_SUPPLIED RECORDS_.
——
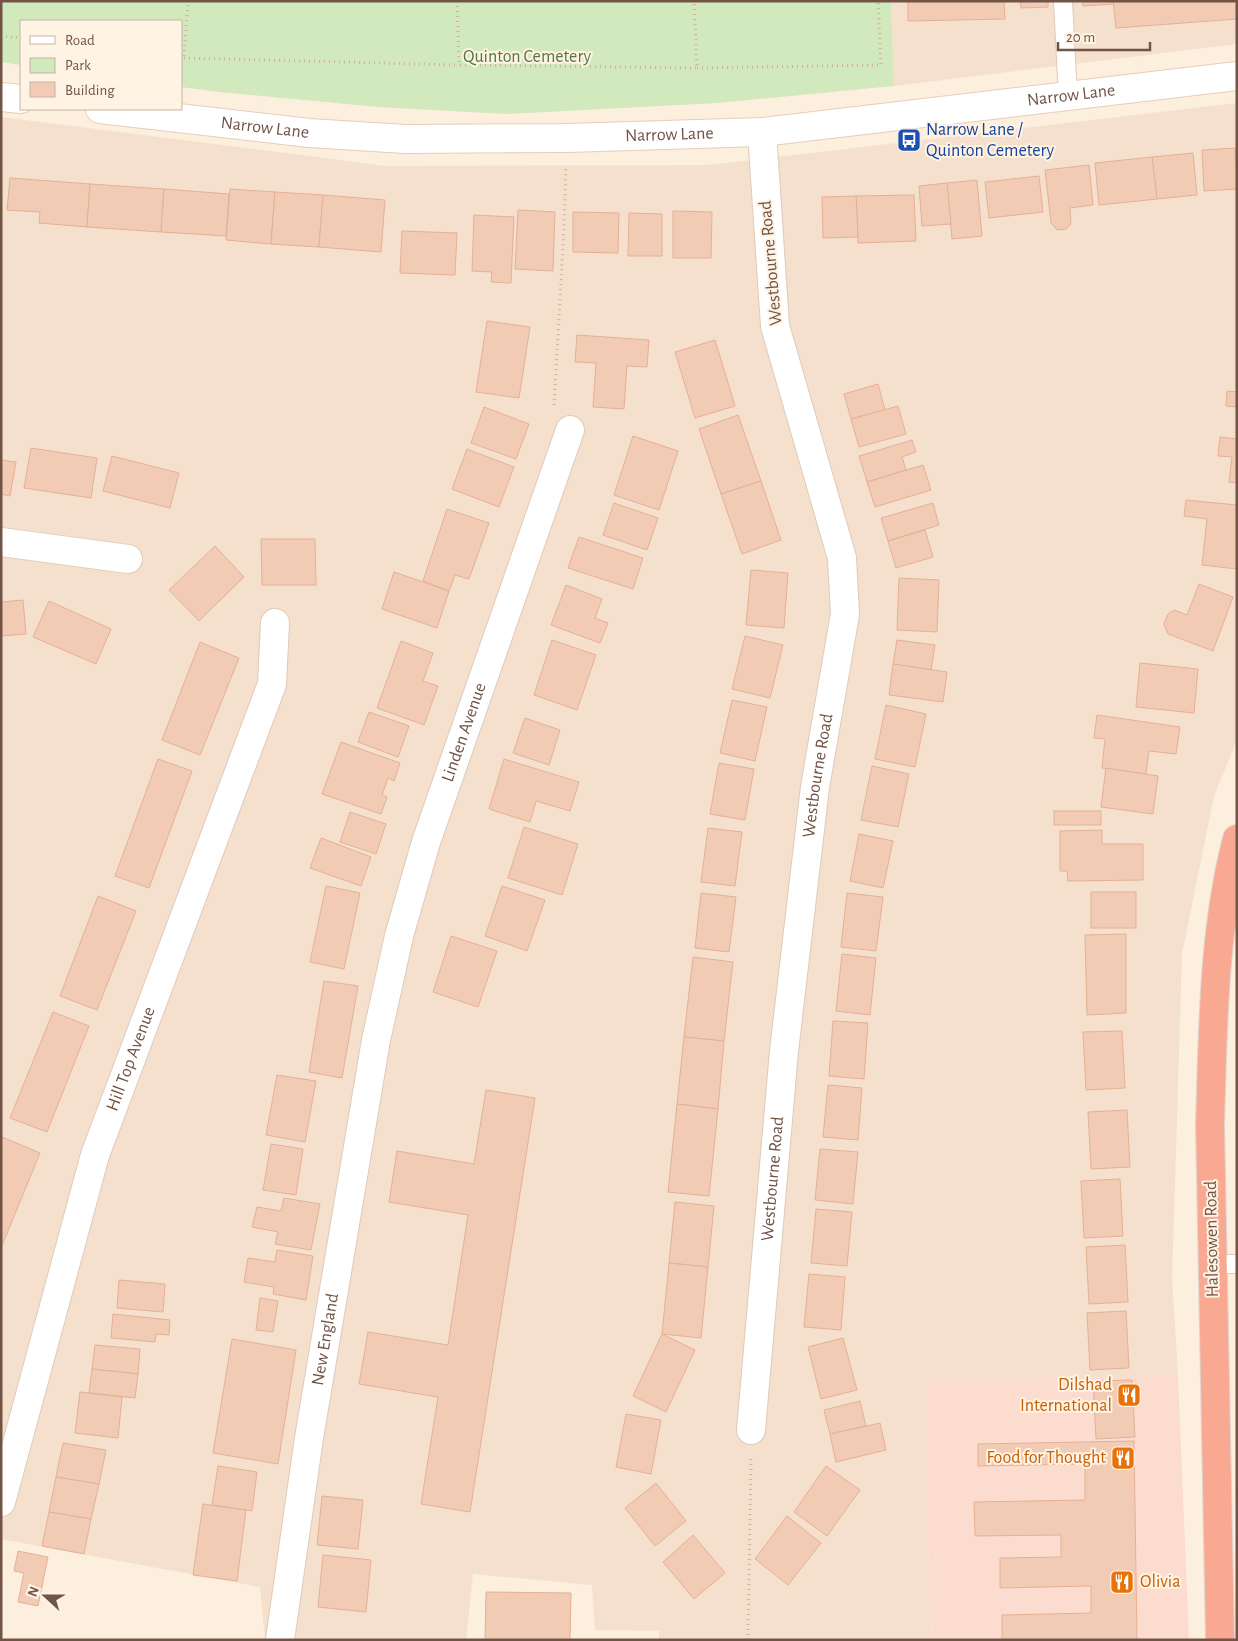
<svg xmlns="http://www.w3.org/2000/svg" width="1238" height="1641" viewBox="0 0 1238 1641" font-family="'Alegreya Sans',sans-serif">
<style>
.residential{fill:#f4e0cc}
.commercial{fill:#fddcd0}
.green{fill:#d1e9bc}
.building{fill:#f2cbb5;stroke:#e5b095}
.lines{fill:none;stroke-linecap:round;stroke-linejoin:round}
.lane-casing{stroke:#e0caba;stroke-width:20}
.street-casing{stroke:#e0caba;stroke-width:30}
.secondary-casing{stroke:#e7cdba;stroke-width:30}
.highway-casing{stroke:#ddd6d3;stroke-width:30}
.path{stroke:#d6ae99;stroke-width:3;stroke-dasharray:1 4;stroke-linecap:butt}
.lane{stroke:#fff;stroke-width:18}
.street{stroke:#fff;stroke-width:28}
.secondary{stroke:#fff;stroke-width:28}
.highway{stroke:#f9a992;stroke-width:28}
.labels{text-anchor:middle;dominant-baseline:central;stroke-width:4;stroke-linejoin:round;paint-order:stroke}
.park-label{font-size:18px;fill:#52783e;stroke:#fff3e4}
.street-label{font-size:18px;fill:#725446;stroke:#fff3e4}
.transit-label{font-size:18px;fill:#164399;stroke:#fff3e4;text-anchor:start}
.food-label{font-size:18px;fill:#c56008;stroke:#fff3e4;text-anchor:end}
</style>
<rect width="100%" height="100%" fill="#fdefdd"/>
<!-- residential -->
<g class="residential">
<path d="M891 1H1237V44L894 86Z"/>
<path d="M1237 103V740L1214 796 1182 954 1172 1280 1178 1376 925 1380V1476L932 1640H659V1631L595 1630 592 1585 473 1574 466 1640H265L260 1587 1 1539V117L387 166 709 165Z"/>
</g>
<!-- commercial -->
<path class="commercial" d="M1178 1376 1189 1640H932L925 1476V1380Z"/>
<!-- green -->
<path class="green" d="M1 1H891L894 86 717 103 506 114 378 107 220 92 181 87V21H21V65L1 62Z"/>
<!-- building -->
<g class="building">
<path d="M908 1H1004L1005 19 908 21Z"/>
<path d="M1020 1H1048V7L1021 8Z"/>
<path d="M1083 1H1113L1114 4 1083 6Z"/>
<path d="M1113 1H1237V19L1116 28Z"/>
<path d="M1235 148 1237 189 1204 191 1202 150Z"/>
<path d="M1193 153 1197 195 1157 199 1152 157Z"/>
<path d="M1152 157 1157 199 1099 205 1095 163Z"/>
<path d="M1089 165 1093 205 1070 208 1071 224 1066 229 1057 230 1051 223 1045 170Z"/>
<path d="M1039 176 1043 212 989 218 985 182Z"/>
<path d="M10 178 90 184 87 227 39 223 40 212 7 210Z"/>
<path d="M977 180 982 236 952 239 947 183Z"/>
<path d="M947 183 951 224 922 226 919 186Z"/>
<path d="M90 184 164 189 161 232 87 227Z"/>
<path d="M164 189 229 194 226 236 161 232Z"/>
<path d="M230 189 275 192 271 244 226 240Z"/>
<path d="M275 192 323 195 319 247 271 244Z"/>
<path d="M323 195 385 200 381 252 319 247Z"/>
<path d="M914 195 916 241 858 243 856 196Z"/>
<path d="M856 196 858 237 823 238 822 197Z"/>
<path d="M518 210 555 212 553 271 515 269Z"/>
<path d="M673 211 712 212 711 258H673Z"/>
<path d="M573 212 619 213 618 253 573 252Z"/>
<path d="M629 213 662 214V256H628Z"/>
<path d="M474 215 514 217 511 283 491 282 492 272 472 271Z"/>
<path d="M402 231 457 233 455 275 400 273Z"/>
<path d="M487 321 530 327 519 398 476 392Z"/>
<path d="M577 335 649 340 647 367 627 366 624 409 593 407 596 363 575 362Z"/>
<path d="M715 340 735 406 695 418 675 352Z"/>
<path d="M878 384 885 410 851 419 844 394Z"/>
<path d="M1227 391 1237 392V407L1226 406Z"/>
<path d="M898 406 906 434 859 447 851 419Z"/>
<path d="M484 407 529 424 516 459 471 443Z"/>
<path d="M738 415 761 481 721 494 699 429Z"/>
<path d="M633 436 678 451 659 510 614 495Z"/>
<path d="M1220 437 1237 439V483L1229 482 1232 457 1218 456Z"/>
<path d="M912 440 916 452 902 457 906 470 867 482 859 456Z"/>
<path d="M31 448 97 458 91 498 24 488Z"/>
<path d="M467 449 514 467 499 507 452 489Z"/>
<path d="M112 456 179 473 170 508 103 491Z"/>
<path d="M1 460 16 462 10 496 1 494Z"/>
<path d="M923 465 931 490 875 507 867 482Z"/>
<path d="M761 481 781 540 742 554 721 494Z"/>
<path d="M1186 500 1237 505V569L1202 565 1207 519 1184 516Z"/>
<path d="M614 503 658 518 647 550 603 535Z"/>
<path d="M933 503 939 525 888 541 881 518Z"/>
<path d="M447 509 489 523 469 579 455 575 449 591 423 581Z"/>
<path d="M925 530 933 557 896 568 888 541Z"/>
<path d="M579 537 643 558 633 589 568 568Z"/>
<path d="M261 539H315L316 585H262Z"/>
<path d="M215 546 244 577 199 621 169 590Z"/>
<path d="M751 570 788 573 784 628 746 625Z"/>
<path d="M394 572 449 591 437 628 382 609Z"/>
<path d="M899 578 939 580 937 632 897 630Z"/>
<path d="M1199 584 1233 597 1213 651 1168 634 1164 624 1168 614 1174 610 1187 615Z"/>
<path d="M566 585 602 599 595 618 608 623 600 643 551 625Z"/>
<path d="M23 600 26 634 1 636V602Z"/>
<path d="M49 601 111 629 96 664 33 637Z"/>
<path d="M745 636 783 645 770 698 732 689Z"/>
<path d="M552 640 596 655 577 710 534 695Z"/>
<path d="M897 640 935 645 931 670 893 664Z"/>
<path d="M401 641 433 653 423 681 438 686 424 725 377 708Z"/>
<path d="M200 642 239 658 200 755 162 740Z"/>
<path d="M1140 663 1198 669 1194 713 1136 707Z"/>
<path d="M893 664 947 672 943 702 889 695Z"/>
<path d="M732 700 767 707 755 761 720 753Z"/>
<path d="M886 705 926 714 915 767 875 759Z"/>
<path d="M369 712 409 726 398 757 358 742Z"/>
<path d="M1097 715 1180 727 1176 754 1149 751 1146 774 1102 768 1105 739 1094 738Z"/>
<path d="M525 718 560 730 549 765 513 753Z"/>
<path d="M341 742 400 763 394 781 388 778 382 795 387 797 381 814 322 794Z"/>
<path d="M158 759 192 771 149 888 115 876Z"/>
<path d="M504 759 579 782 570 811 536 801 530 822 489 809Z"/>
<path d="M719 763 754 769 745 820 710 814Z"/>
<path d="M872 766 909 774 898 827 861 820Z"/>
<path d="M1106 768 1158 776 1153 814 1101 807Z"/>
<rect x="1054" y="811" width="47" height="14"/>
<path d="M350 812 386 824 376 854 340 842Z"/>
<path d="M524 827 578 844 562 895 508 878Z"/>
<path d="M708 828 742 832 735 886 701 882Z"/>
<path d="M1102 830V844H1143V880L1068 881 1067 871H1060V831Z"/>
<path d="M859 834 893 841 883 888 850 881Z"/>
<path d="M321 838 371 857 361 886 310 868Z"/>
<path d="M326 886 360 893 344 969 310 962Z"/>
<path d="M502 886 545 900 527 951 485 936Z"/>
<rect x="1091" y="892" width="45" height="36"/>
<path d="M701 893 736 897 729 952 695 948Z"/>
<path d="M847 893 883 897 876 951 841 947Z"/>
<path d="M98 896 136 911 97 1010 60 996Z"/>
<path d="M1126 934V1013L1087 1015 1085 935Z"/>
<path d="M451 936 497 951 478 1007 433 992Z"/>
<path d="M842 954 876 958 870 1015 836 1011Z"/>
<path d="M693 957 733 962 724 1041 684 1037Z"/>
<path d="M324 981 358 986 342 1078 309 1072Z"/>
<path d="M53 1012 89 1026 47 1132 10 1118Z"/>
<path d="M833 1021 868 1023 864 1079 829 1076Z"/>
<path d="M1122 1031 1125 1088 1086 1090 1083 1032Z"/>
<path d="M684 1037 724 1041 718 1109 677 1104Z"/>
<path d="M277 1075 316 1081 305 1142 266 1135Z"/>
<path d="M828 1085 862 1088 858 1140 823 1137Z"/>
<path d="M486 1090 535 1098 470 1512 421 1504 438 1397 359 1384 368 1332 448 1345 468 1215 389 1202 397 1151 474 1164Z"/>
<path d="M677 1104 718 1109 709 1196 668 1192Z"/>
<path d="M1127 1110 1130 1167 1091 1169 1088 1112Z"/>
<path d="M2 1137 40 1153 1 1248V1139Z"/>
<path d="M271 1144 303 1149 296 1195 263 1190Z"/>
<path d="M820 1149 858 1152 853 1204 815 1200Z"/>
<path d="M1120 1179 1123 1236 1084 1238 1081 1181Z"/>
<path d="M284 1198 320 1204 311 1250 275 1244 278 1232 252 1227 257 1207 281 1211Z"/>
<path d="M675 1202 714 1206 708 1267 669 1263Z"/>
<path d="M816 1209 852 1212 847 1266 811 1263Z"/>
<path d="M1125 1245 1128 1302 1089 1304 1086 1247Z"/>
<path d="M277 1250 313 1256 306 1300 273 1294 274 1287 244 1282 248 1258 275 1262Z"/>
<path d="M669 1263 708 1267 701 1338 662 1334Z"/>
<path d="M809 1274 845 1277 841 1330 804 1327Z"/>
<path d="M119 1280 165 1284 163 1312 117 1308Z"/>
<path d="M260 1298 278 1301 273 1332 256 1330Z"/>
<path d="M1126 1311 1129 1368 1090 1370 1087 1313Z"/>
<path d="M113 1314 170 1320 169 1335 156 1334 155 1342 111 1338Z"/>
<path d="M662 1334 695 1350 666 1412 633 1396Z"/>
<path d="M843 1338 857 1390 821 1399 808 1347Z"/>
<path d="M232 1339 296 1350 278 1464 213 1453Z"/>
<path d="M95 1345 140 1349 138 1374 92 1369Z"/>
<path d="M92 1369 138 1374 135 1398 89 1393Z"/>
<path d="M1132 1380 1135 1437 1096 1439 1093 1381Z"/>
<path d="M80 1392 122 1397 118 1438 75 1433Z"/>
<path d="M860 1401 866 1426 830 1434 824 1410Z"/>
<path d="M626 1414 661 1420 651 1474 616 1467Z"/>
<path d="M880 1423 886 1450 836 1462 830 1434Z"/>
<path d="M1134 1441 1137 1640H1002V1615L1091 1613V1586L1000 1588V1558L1061 1557V1535L975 1536 974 1502 1085 1500V1464L978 1466V1444Z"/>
<path d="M63 1443 106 1450 99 1484 56 1477Z"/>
<path d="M218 1466 257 1472 252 1511 212 1505Z"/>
<path d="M826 1466 860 1490 827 1536 794 1512Z"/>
<path d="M56 1477 99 1484 91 1519 49 1512Z"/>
<path d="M656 1483 686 1521 655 1546 625 1508Z"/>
<path d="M322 1496 363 1500 358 1549 317 1545Z"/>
<path d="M203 1504 246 1510 237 1581 193 1575Z"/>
<path d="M49 1512 91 1519 84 1554 42 1546Z"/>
<path d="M787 1516 821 1543 788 1585 755 1559Z"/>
<path d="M693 1535 725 1573 694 1599 663 1562Z"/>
<path d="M18 1551 48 1557 38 1606 18 1602 24 1573 14 1571Z"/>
<path d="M323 1555 371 1560 366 1612 318 1607Z"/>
<path d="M486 1592 571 1593 570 1640H485Z"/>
</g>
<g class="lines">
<!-- lane casing -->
<g class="lane-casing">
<g id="lane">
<path d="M1063 1 1068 97"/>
<path d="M1213 1264H1237"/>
</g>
</g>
<!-- street casing -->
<g class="street-casing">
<g id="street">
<path d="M1 542 128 559"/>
<path id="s1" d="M751 1430 784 1051 815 787 845 614 842 558 775 326 762 132"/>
<path id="s2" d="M1 1502 95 1155 272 684 275 623"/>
<path id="s3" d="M280 1640 309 1438 376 1040 399 936 426 842 570 430"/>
</g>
</g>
<!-- secondary casing -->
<g class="secondary-casing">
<g id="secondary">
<path d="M1 97 21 99"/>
<path id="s4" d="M100 109 309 133 405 139 567 138 762 132 1237 76"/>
</g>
</g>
<!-- highway casing -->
<g class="highway-casing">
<path id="highway" d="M1220 1640 1210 1124C1213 1030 1213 931 1237 839"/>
</g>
<!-- path -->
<g class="path">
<path d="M457 1 459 65 697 68 694 1"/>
<path d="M1 36 21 38"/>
<path d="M181 58H184L188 1"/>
<path d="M184 58 459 65"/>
<path d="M697 68 881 65 878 1"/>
<path d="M554 405 564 229 566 166"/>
<path d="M748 1640 751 1458"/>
</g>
<!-- lane -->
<use href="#lane" class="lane"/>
<!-- street -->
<use href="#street" class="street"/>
<!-- secondary -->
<use href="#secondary" class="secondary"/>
<!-- highway -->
<use href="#highway" class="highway"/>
</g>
<!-- icons -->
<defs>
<g id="bus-square" transform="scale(1.25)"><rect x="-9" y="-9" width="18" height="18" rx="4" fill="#1a4fb4" stroke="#fff3e4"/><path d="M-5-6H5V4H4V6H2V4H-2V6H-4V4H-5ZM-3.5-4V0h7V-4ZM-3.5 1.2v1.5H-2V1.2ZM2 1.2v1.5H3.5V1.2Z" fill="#fff"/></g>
<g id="restaurant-square" transform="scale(1.25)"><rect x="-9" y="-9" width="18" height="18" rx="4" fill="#e8710a" stroke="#fff3e4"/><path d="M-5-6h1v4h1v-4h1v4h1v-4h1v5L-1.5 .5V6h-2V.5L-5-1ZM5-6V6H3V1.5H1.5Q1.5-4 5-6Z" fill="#fff"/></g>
</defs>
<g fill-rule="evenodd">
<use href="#bus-square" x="909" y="140"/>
<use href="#restaurant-square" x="1129" y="1395"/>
<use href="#restaurant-square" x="1123" y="1458"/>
<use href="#restaurant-square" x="1122" y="1582"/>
</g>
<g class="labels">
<!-- park labels -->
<g class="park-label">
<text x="527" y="57">Quinton Cemetery</text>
</g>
<!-- street labels -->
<g class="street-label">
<text stroke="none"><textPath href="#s4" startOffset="975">Narrow Lane</textPath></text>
<text stroke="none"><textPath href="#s4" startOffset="166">Narrow Lane</textPath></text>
<text stroke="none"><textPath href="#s4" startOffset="571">Narrow Lane</textPath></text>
<text transform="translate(771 263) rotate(-95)">Westbourne Road</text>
<text stroke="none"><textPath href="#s3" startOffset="928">Linden Avenue</textPath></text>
<text stroke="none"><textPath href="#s1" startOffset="658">Westbourne Road</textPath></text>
<text stroke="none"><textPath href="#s2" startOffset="462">Hill Top Avenue</textPath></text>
<text stroke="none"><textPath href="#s1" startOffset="252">Westbourne Road</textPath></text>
<text transform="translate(1212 1239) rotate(-91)">Halesowen Road</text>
<text stroke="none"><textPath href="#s3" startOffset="304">New England</textPath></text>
</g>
<!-- transit labels -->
<g class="transit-label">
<text x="926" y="130">Narrow Lane /<tspan x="926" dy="21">Quinton Cemetery</tspan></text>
</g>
<!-- food labels -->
<g class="food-label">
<text x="1112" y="1385">Dilshad<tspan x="1112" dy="21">International</tspan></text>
<text x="1106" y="1458">Food for Thought</text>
<text x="1140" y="1582" text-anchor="start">Olivia</text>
</g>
</g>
<!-- border -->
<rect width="1238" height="1641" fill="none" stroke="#725446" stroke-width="5"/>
<!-- legend -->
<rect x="20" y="20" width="162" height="90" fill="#fff3e4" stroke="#c7b3a5"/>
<rect x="30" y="36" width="25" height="8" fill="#ffffff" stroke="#c7b3a5"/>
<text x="65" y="45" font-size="15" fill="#725446">Road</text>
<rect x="30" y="58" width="25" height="15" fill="#d1e9bc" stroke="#c7b3a5"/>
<text x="65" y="70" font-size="15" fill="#725446">Park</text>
<rect x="30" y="82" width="25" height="15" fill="#f2cbb5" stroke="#c7b3a5"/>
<text x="65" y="95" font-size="15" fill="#725446">Building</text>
<!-- north arrow -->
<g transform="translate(45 1596) rotate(291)" stroke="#fff3e4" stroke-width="4" paint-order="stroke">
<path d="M0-4L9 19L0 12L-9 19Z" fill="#725446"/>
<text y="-8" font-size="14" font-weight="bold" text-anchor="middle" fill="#725446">N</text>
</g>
<!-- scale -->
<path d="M1058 42v8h92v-8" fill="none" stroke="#725446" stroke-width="2.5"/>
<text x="1066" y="42" font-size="15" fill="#725446" stroke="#fff3e4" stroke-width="4" paint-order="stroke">20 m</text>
</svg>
——
_WORK REQUIRED_. Search the entries above for lines containing the word "linecap", and copy each one.

_ANSWER TO THE EXERCISE_.
.lines{fill:none;stroke-linecap:round;stroke-linejoin:round}
.path{stroke:#d6ae99;stroke-width:3;stroke-dasharray:1 4;stroke-linecap:butt}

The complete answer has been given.